Lance Armstrong et le dopage - Déficit de crédibilité
Dans l’après-midi de mercredi, un commando d’entreprises consommatrices de vedettes à des fins de publicité a illustré à merveille l’expression suivante : les moutons de Panurge. En effet, dans la foulée de la rupture de contrat décrétée par Nike, une ribambelle de sociétés liées au cycliste lui ont emboîté le pas. Pour faire court, en fin de journée le roi était financièrement nu. Enfin… pas tout à fait, mais bon.
De cet épisode, un constat, et non des moindres, s’impose. C’est la première fois que Nike, société passée maître dans l’art de tirer des millions et des millions en profits des exploits sportifs, décide de lâcher une de ses grandes vedettes. On se souviendra qu’elle n’a jamais coupé les ponts avec Tiger Woods, la star de basketball Kobe Bryant ou encore le quart-arrière Michael Vick. Cette différence de traitement s’explique par le fait que contrairement à ces derniers, Armstrong a triché dans le cadre de ses compétitions. Lui a escroqué le cyclisme, alors que les autres ont commis leurs méfaits en dehors de leur discipline.
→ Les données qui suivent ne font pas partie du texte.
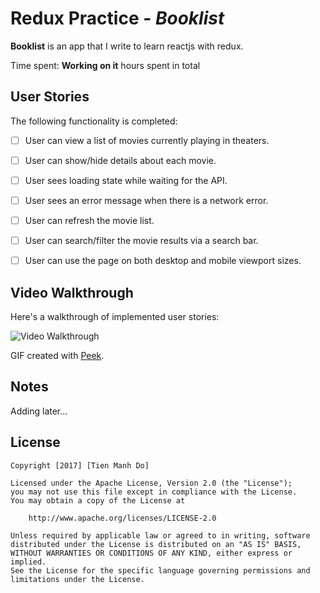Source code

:# Redux Practice - *Booklist*

**Booklist** is an app that I write to learn reactjs with redux.

Time spent: **Working on it** hours spent in total

## User Stories

The following functionality is completed:

- [ ] User can view a list of movies currently playing in theaters.
- [ ] User can show/hide details about each movie.
- [ ] User sees loading state while waiting for the API.
- [ ] User sees an error message when there is a network error.
- [ ] User can refresh the movie list.
- [ ] User can search/filter the movie results via a search bar.
- [ ] User can use the page on both desktop and mobile viewport sizes.


## Video Walkthrough

Here's a walkthrough of implemented user stories:

<img src='http://i.imgur.com/link/to/your/gif/file.gif' title='Video Walkthrough' width='' alt='Video Walkthrough' />

GIF created with [Peek](https://github.com/phw/peek).

## Notes

Adding later...

## License

    Copyright [2017] [Tien Manh Do]

    Licensed under the Apache License, Version 2.0 (the "License");
    you may not use this file except in compliance with the License.
    You may obtain a copy of the License at

        http://www.apache.org/licenses/LICENSE-2.0

    Unless required by applicable law or agreed to in writing, software
    distributed under the License is distributed on an "AS IS" BASIS,
    WITHOUT WARRANTIES OR CONDITIONS OF ANY KIND, either express or implied.
    See the License for the specific language governing permissions and
    limitations under the License.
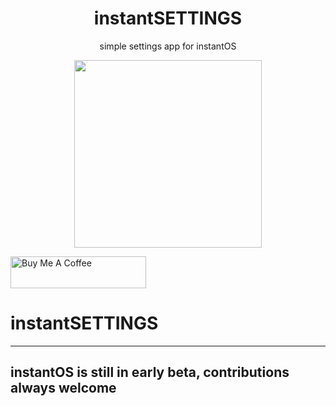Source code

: <div align="center">
    <h1>instantSETTINGS</h1>
    <p>simple settings app for instantOS</p>
    <img width="300" height="300" src="https://raw.githubusercontent.com/instantOS/instantLOGO/master/png/settings.png">
</div>

<p align="left">
<a href="https://www.buymeacoffee.com/paperbenni" target="_blank"><img src="https://cdn.buymeacoffee.com/buttons/default-blue.png" alt="Buy Me A Coffee" style="height: 51px !important;width: 217px !important;" ></a>
</p>

# instantSETTINGS

--------
## instantOS is still in early beta, contributions always welcome
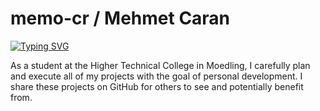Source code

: # memo-cr / Mehmet Caran
[![Typing SVG](https://readme-typing-svg.demolab.com?font=Fira+Code&size=30&pause=1000&center=true&width=435&lines=Developer;Student)](https://git.io/typing-svg)

As a student at the Higher Technical College in Moedling, I carefully plan and execute all of my projects with the goal of personal development. I share these projects on GitHub for others to see and potentially benefit from.

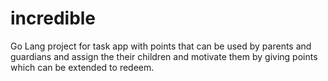 # incredible
Go Lang project for task app with points that can be used by parents and guardians and assign the their children and motivate them by giving points which can be extended to redeem.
Dans le communiqué rédigé pour rendre publique sa décision, Nike emprunte les mots de la fermeté, pour ne pas dire du dépit, qui favorise la formulation d’une question dont l’UCI est le sujet. D’autant qu’outre Nike et consorts, Armstrong a dû démissionner de sa fonction de président de Livestrong, organisation vouée à la lutte contre le cancer. La question ? Après le rapport très accablant de l’USADA, chargé aux États-Unis du combat contre le dopage, après les gestes posés par Nike et autres, qu’attend l’UCI pour les imiter ?
Jusqu’à présent, cette administration s’est distinguée par le flou, c’est le moins qu’on puisse dire, avec lequel elle a choisi de gérer le « cas » Armstrong. Pour reprendre l’expression de journalistes européens ayant enquêté sur le cycliste mais également sur son alchimiste préféré, le docteur italien Michele Ferrari, les relations entre Armstrong et la haute direction de l’UCI étaient « pour le moins particulières. » Un exemple ? L’UCI refuse encore et toujours de fournir aux scientifiques de l’USADA les échantillons « suspects » prélevés lors du Tour de Suisse de 2001. Ici et là, on avance qu’Armstrong a acheté le silence du président de l’UCI à l’époque des faits évoqués. Fait à noter, l’actuel patron de l’UCI, Pat McQuaid, a admis qu’Armstrong avait effectivement versé une somme destinée alors à… « l’aide au développement du cyclisme » (sic).
En attendant que l’UCI mette un terme à cette valse rythmée à l’enseigne du cynisme et de l’intérêt financier aussi particulier que très personnel, il est étonnant, sidérant, très curieux, d’observer qu’Armstrong jouit encore de soutiens aussi nombreux. Qu’on imagine : après la décision de Nike et autres, un super PAC républicain chargé de recueillir des fonds pour les besoins publicitaires de Mitt Romney a décidé de lancer une pétition et un appel à l’argent frais pour soutenir le champion déchu. Pff !
Aussi tordue soit-elle, cette initiative est au fond un écho parmi d’autres au culte du tout se vaut, rien n’est grave, nivelons par le bas et autres contradictions de la moindre introduction ou injection du minimum éthique. À croire que la logique des droits a terrassé celle des devoirs. Et même du plus timide d’entre eux.